Chiu David Kung-Chun, Zhang Misty Shuo, Tse Aki Pui-Wah, Wong Carmen Chak-Lui
Department of Pathology, Queen Mary Hospital, The University of Hong Kong, Pokfulam, Hong Kong.
Methods Mol Biol. 2019;1928:77-99. doi: 10.1007/978-1-4939-9027-6_6.
Blood vessels in tumors contain chaotic branching structures and leaky vessel lumens, resulting in uneven supply of oxygen in the tumor microenvironment. High metabolic and proliferation rate of tumor cells further depletes the local oxygen supply. Therefore, hypoxia is a common phenomenon in multiple solid malignancies. Hypoxia-inducible factors (HIFs) regulate the transcription of a spectrum of genes, which are vitally important for tumor cell adaption under hypoxia, and shape the tumor microenvironment to become more favorable for progression. HIFs are involved in almost every step of cancer development through inducing angiogenesis, metabolic reprogramming, metastasis, cancer stemness maintenance, chemoresistance, and immune evasion. Here, we describe methods for the assessment of HIF activity, as well as identification of novel transcriptional targets of HIFs in vitro and in vivo.

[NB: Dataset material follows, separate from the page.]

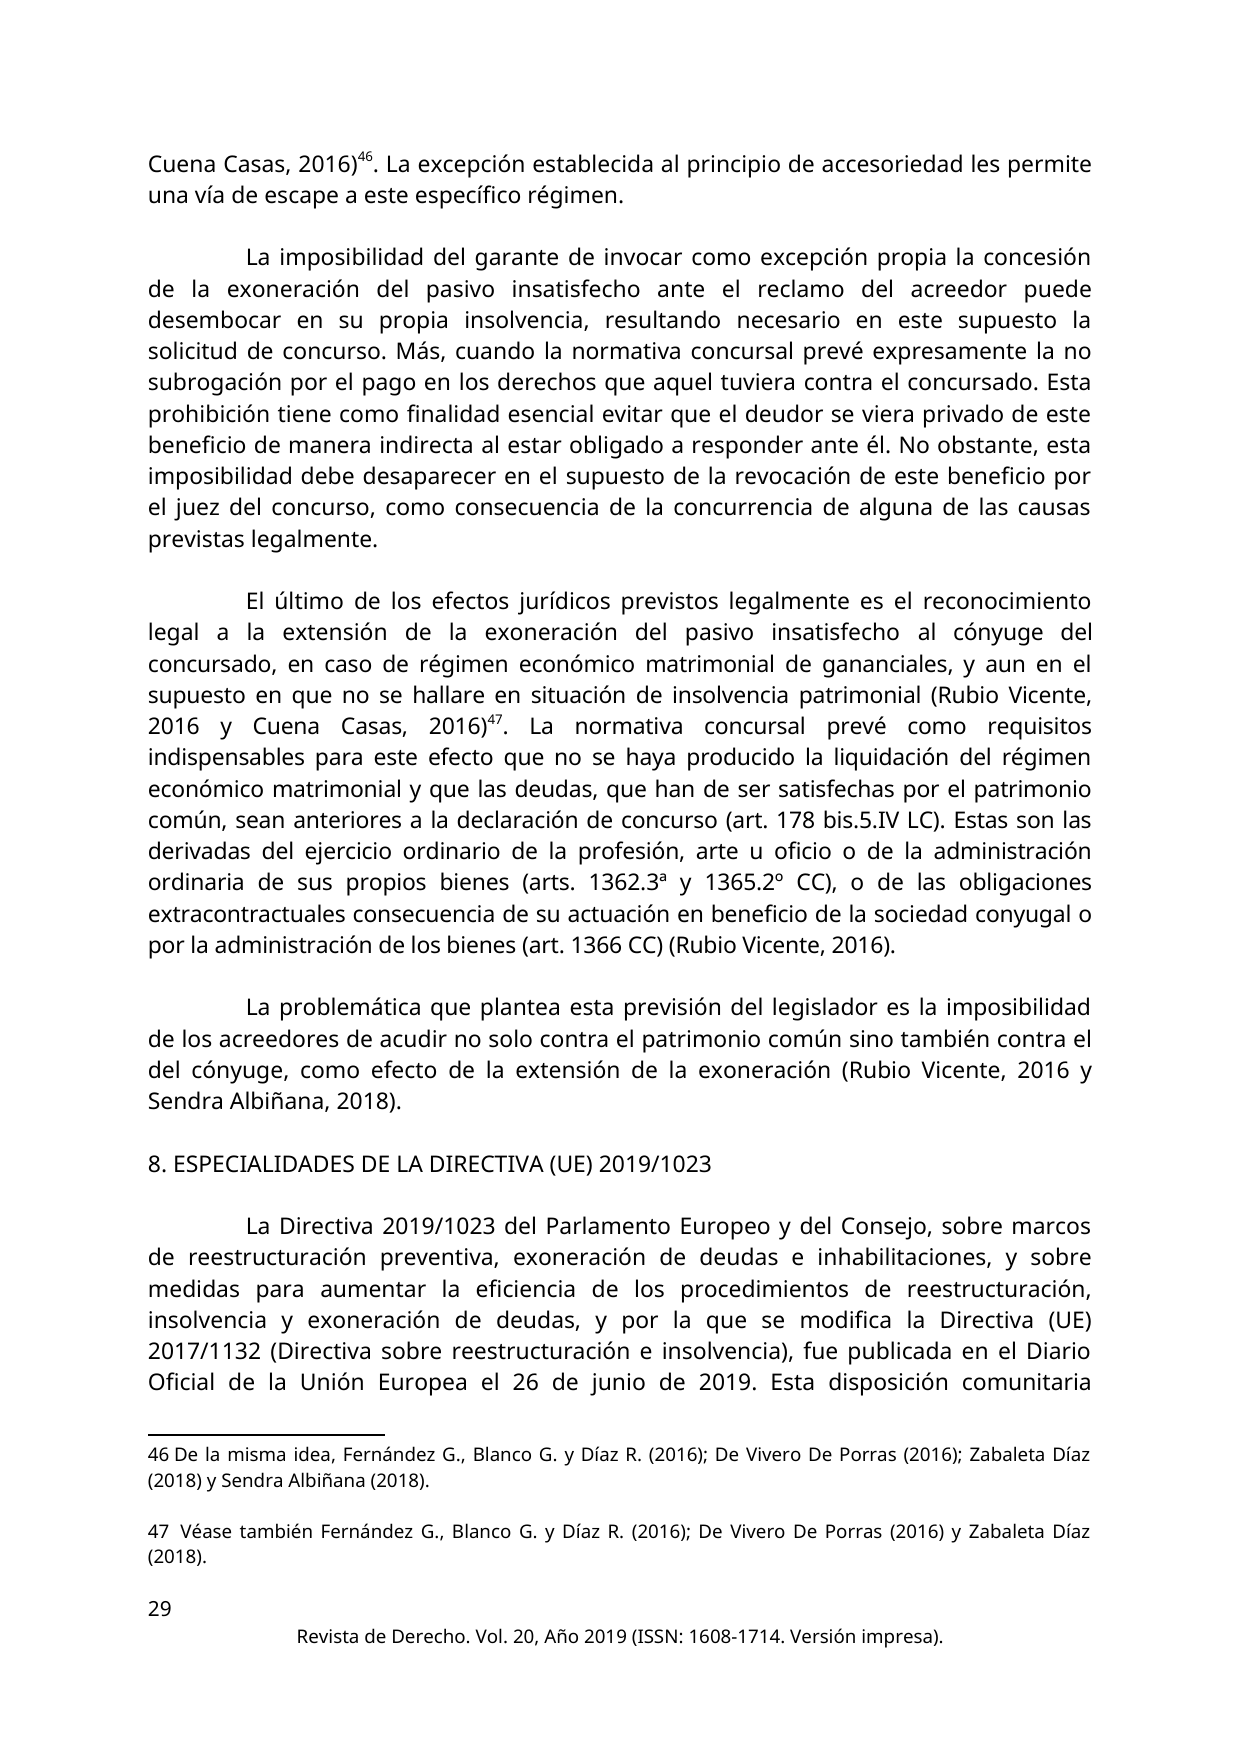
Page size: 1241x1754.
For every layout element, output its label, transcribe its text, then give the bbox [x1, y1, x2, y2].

text 8. ESPECIALIDADES DE LA DIRECTIVA (UE) 2019/1023 [148, 1148, 1093, 1179]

肿瘤中的血管具有混乱的分支结构和渗漏的血管腔,导致肿瘤微环境中的氧气供应不均。肿瘤细胞的高代谢和增殖率进一步耗尽了局部氧气供应。因此,缺氧是多种实体恶性肿瘤中的常见现象。缺氧诱导因子(HIFs)调节一系列基因的转录,这些基因对于肿瘤细胞在缺氧条件下的适应至关重要,并使肿瘤微环境变得更有利于进展。HIFs通过诱导血管生成、代谢重编程、转移、癌症干性维持、化疗耐药和免疫逃逸,几乎参与了癌症发展的每一个步骤。在这里,我们描述了评估HIF活性的方法,以及在体外和体内鉴定HIF新转录靶点的方法。